There are some common points where various routines should be tested. For example, for the trigonometric routines, test at various fractions of π. Aside from being mathematically interesting, these tend to be where implementations switch between approximations, internally. Also test at large numbers that are representable but happen to be very near multiples of simple fractions of π. These are the worst cases for argument reduction and can yield huge relative errors if not done correctly. They require number theory to find. Testing in any sort of scattershot approach, or even orderly approaches that fail to consider this reduction problem, will fail to find these troublesome arguments, so it would be easy to report as accurate a routine that had huge errors.

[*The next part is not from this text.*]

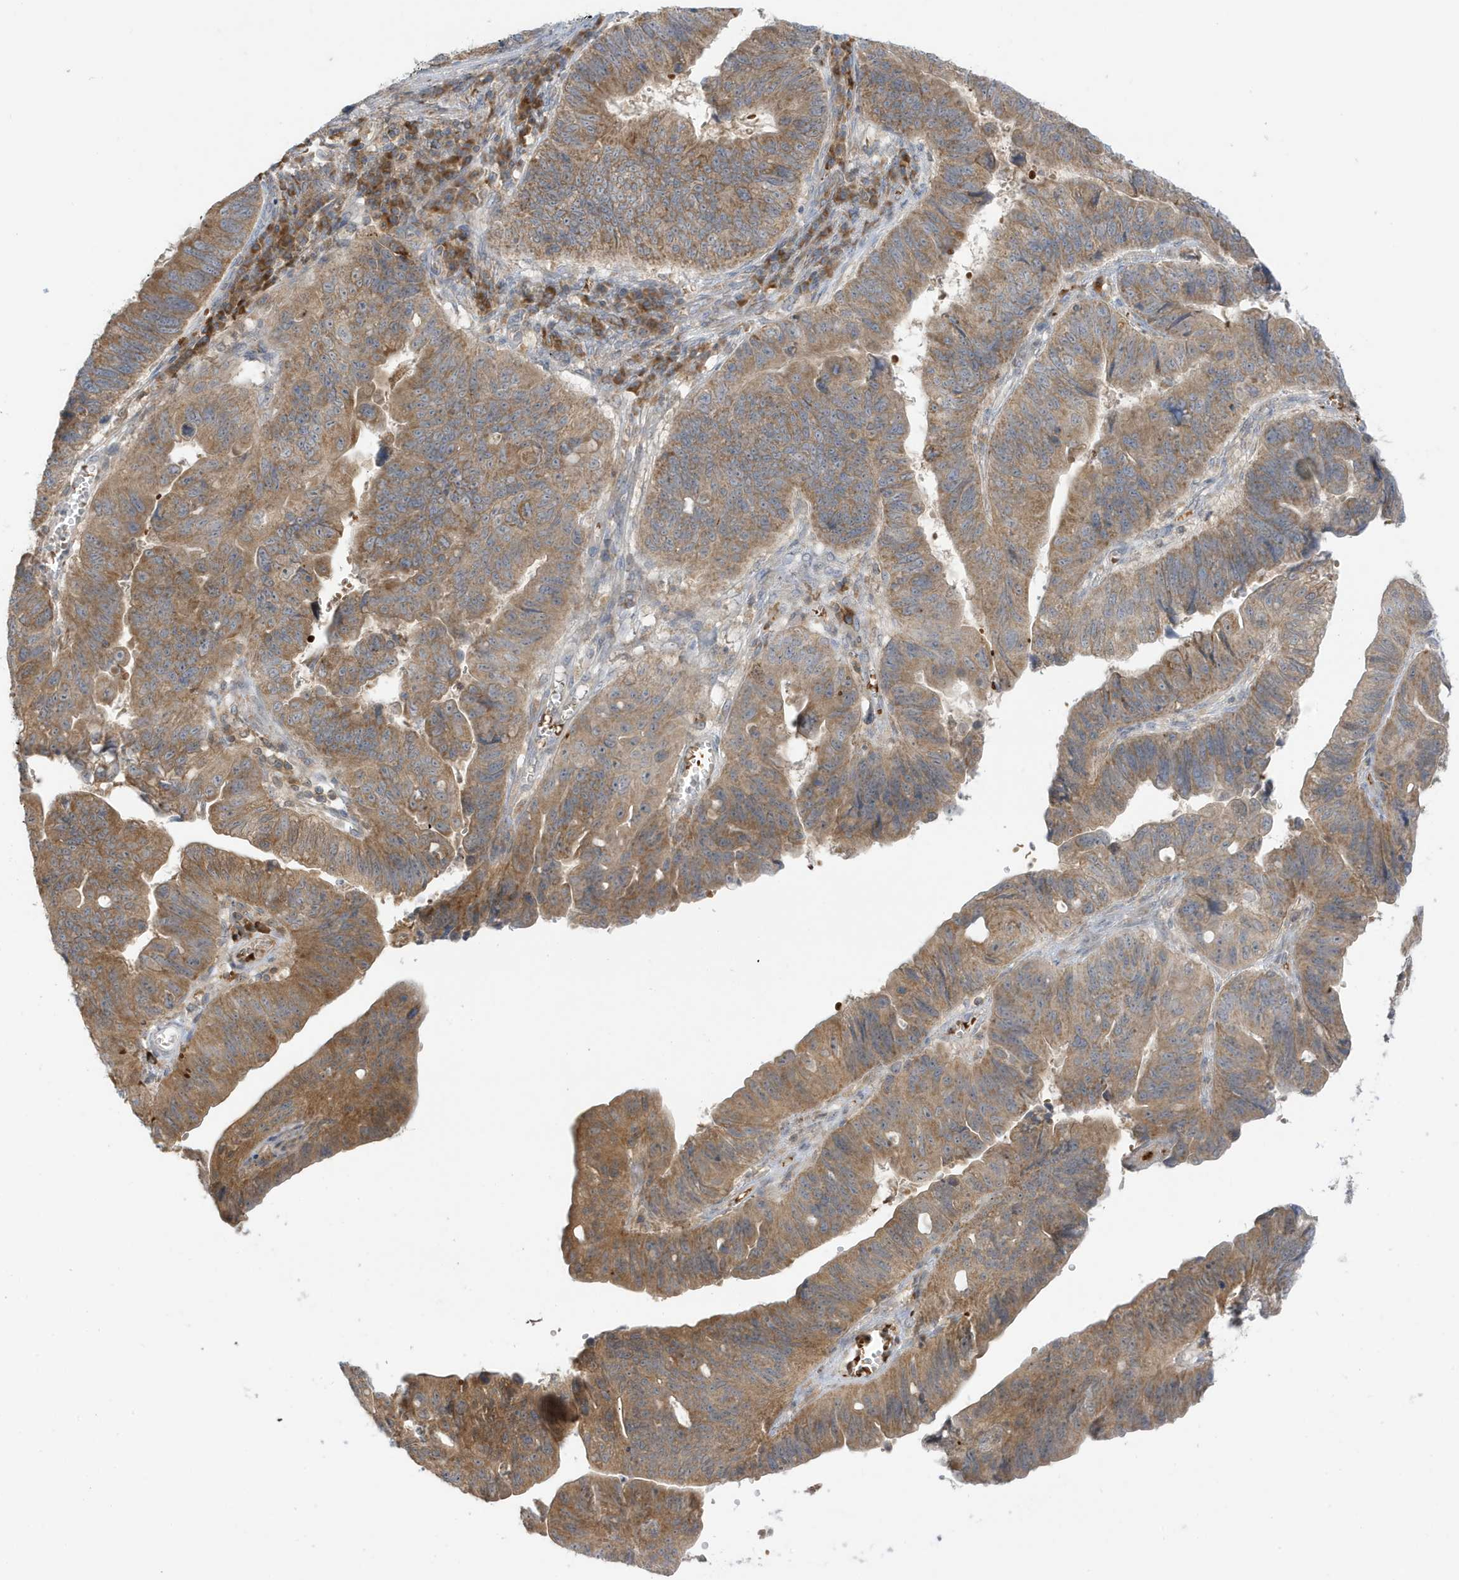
{"staining": {"intensity": "moderate", "quantity": ">75%", "location": "cytoplasmic/membranous"}, "tissue": "stomach cancer", "cell_type": "Tumor cells", "image_type": "cancer", "snomed": [{"axis": "morphology", "description": "Adenocarcinoma, NOS"}, {"axis": "topography", "description": "Stomach"}], "caption": "DAB (3,3'-diaminobenzidine) immunohistochemical staining of stomach cancer (adenocarcinoma) demonstrates moderate cytoplasmic/membranous protein positivity in about >75% of tumor cells. Immunohistochemistry stains the protein in brown and the nuclei are stained blue.", "gene": "NPPC", "patient": {"sex": "male", "age": 59}}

On the other hand, there are important points to test that cannot be known without internal knowledge of the implementation. For example, when designing a sine routine, I would use the Remez algorithm to find a minimax polynomial, aiming for it to be good from, say, –π/2 to +π/2 (quite large for this sort of thing, but just for example). Then I would look at the arithmetic and rounding errors that could occur during argument reduction. Sometimes they would produce a result a little outside that interval. So I would go back to the minimax polynomial generation and push for a slightly larger interval. And I would also look for improvements in the argument reduction. In the end, I would end up with a reduction guaranteed to produce results within a certain interval and a polynomial known to be good to a certain accuracy within that interval. To test my routine, you then need to know the endpoints of that interval, and you have to be able to find some arguments for which the argument reduction yields points near those endpoints, which means you have to have some idea of how my argument reduction is implemented—how many bits does it use, and such. Like the troublesome arguments mentioned above, these points cannot be found with a scattershot approach. But unlike those above, they cannot be found from pure mathematics; you need information about the implementation. This makes it practically impossible to know you have compared the worst potential arguments for implementations.